The hope is that the additions of Van Damme and Cole will stabilize the backline while De Jong should provide a solid bulwark in midfield. With Magee and Larentowicz on board, as well as the re-signing of forward Alan Gordon, L.A. should also have more depth than it did at the end of last year, which Arena indicated was a big factor in the team's downfall.
"Last year we had a lot of injuries that hurt us," Arena said. "We lost Todd Dunivant the whole year, which forced us to play Robbie Rogers, who was injured, even though he took off three or four weeks; but we still didn't have a replacement at left-back. We were thin at right-back. We had issues in the goal with Jaime Penedo leaving and injuries with Donovan Ricketts and all that.
"In the attack, we basically had no options coming off the bench. Baggio Husidic missed the whole second half of the season, which hurt us. Jose Villarreal missed a lot of the season, which hurt us. Bradford Jamieson, he's still a little young, but we just didn't have a whole lot of replacements for injuries or have somebody come in and change the game for us. This year we have that."

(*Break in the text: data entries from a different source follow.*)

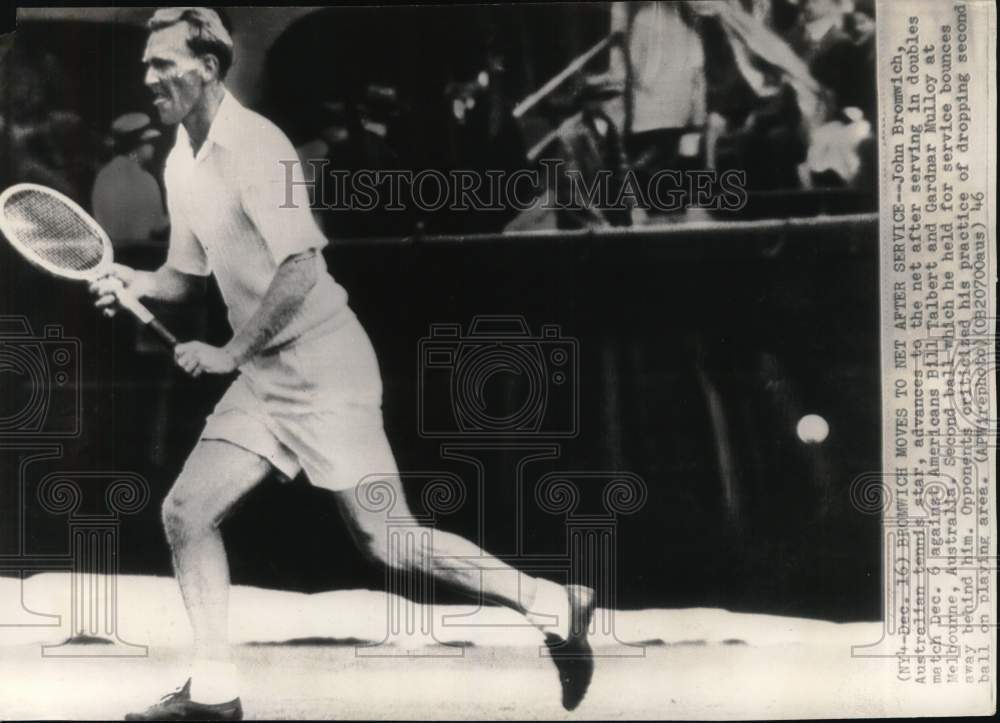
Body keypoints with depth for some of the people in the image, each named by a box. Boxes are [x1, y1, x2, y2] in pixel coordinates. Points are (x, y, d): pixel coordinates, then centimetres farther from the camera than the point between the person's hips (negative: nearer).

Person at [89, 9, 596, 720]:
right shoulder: (180, 162, 11)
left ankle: (555, 604, 6)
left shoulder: (254, 143, -15)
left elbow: (300, 269, -23)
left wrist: (229, 353, -18)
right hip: (263, 373, 9)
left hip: (322, 363, -8)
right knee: (186, 511, 3)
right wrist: (131, 280, 1)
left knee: (386, 539, -8)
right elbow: (186, 275, 21)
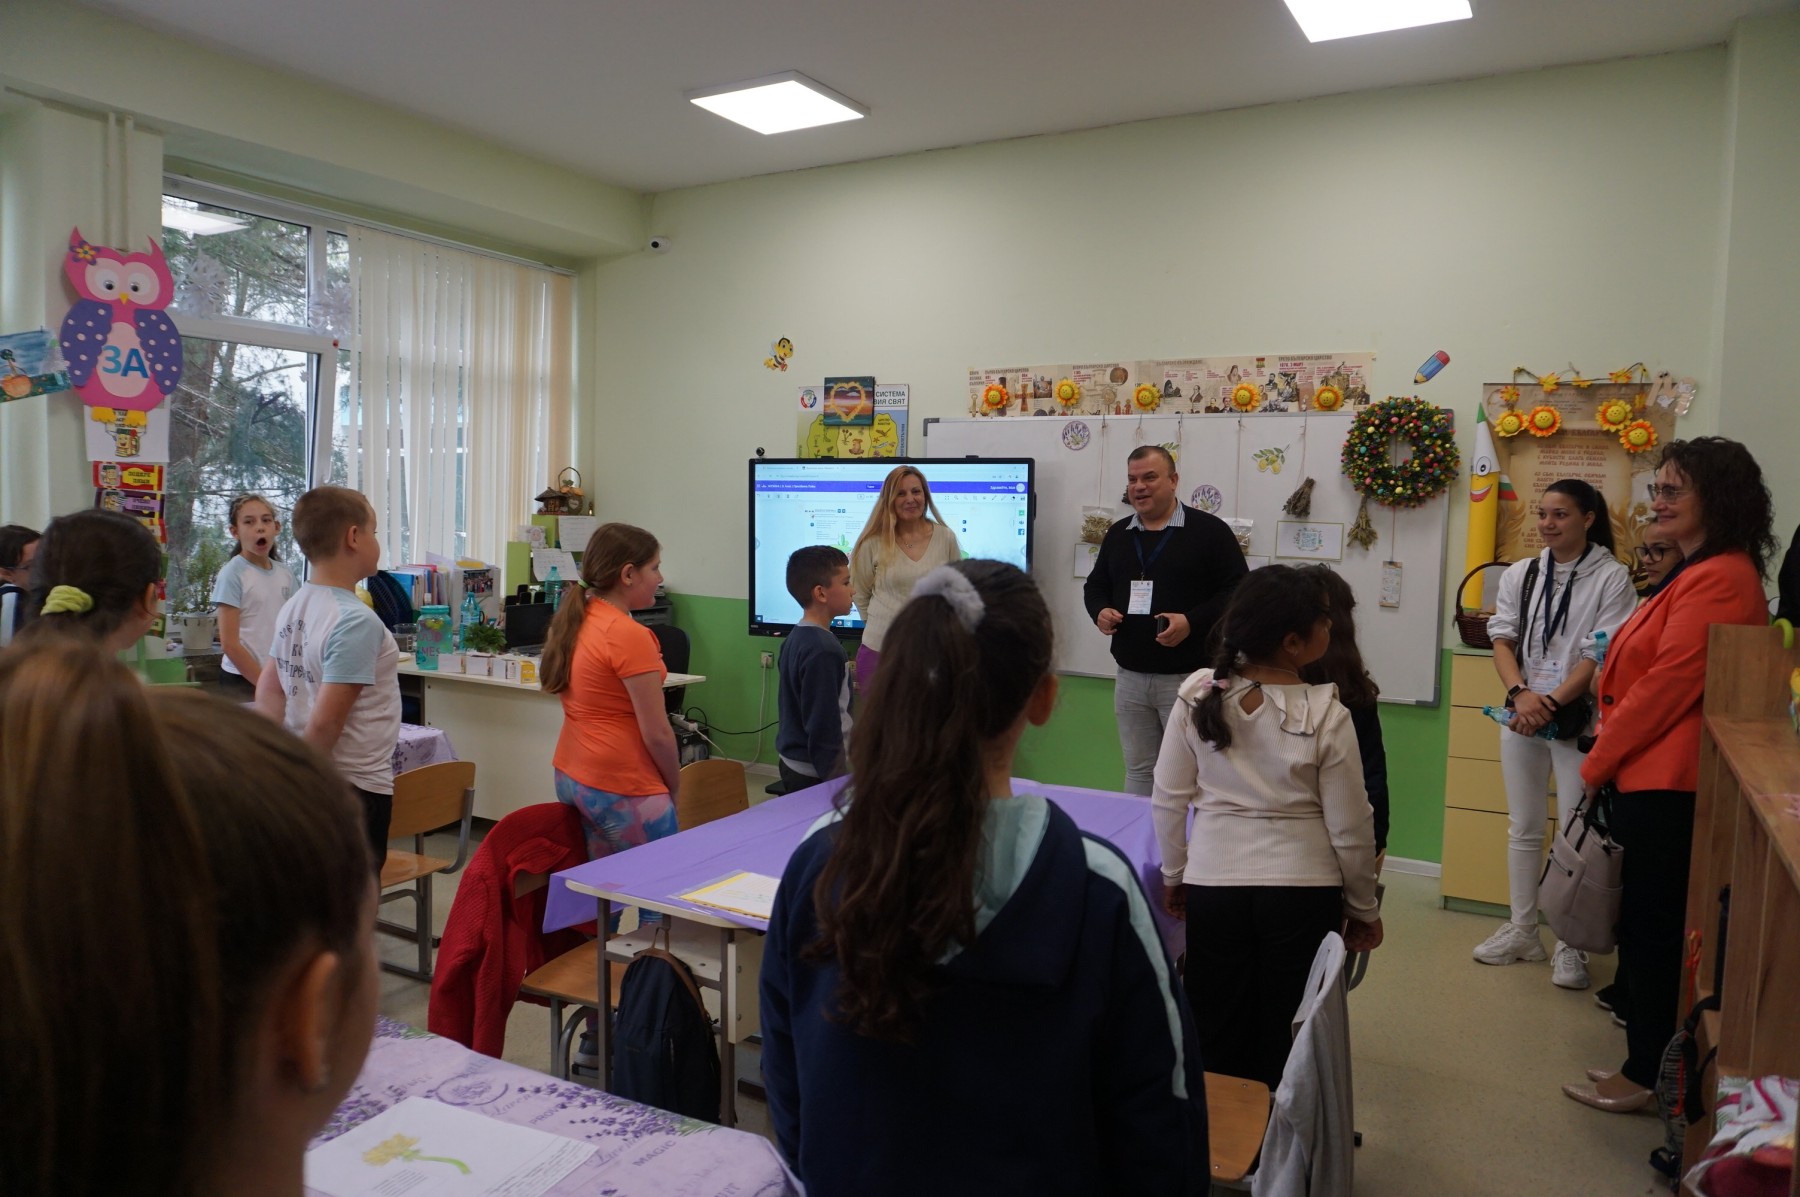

The nature of the acquisitions has led to speculation that this will be Arena's last season in charge of the Galaxy. When asked how many more years he might keep coaching, Arena said he didn't know the answer to that question, though he did add he wouldn't want to be just a GM.
"I would want to do a little bit more," he said. "I'd maybe like to work for U.S. Soccer again one day. Who knows? I don't know. It might be that no one is interested in me doing anything and I just fade away and I go to the beach every day."
That is unlikely, but for now, the pieces for another run at an MLS Cup are in place. The ensuing months will reveal whether Arena still as the golden touch.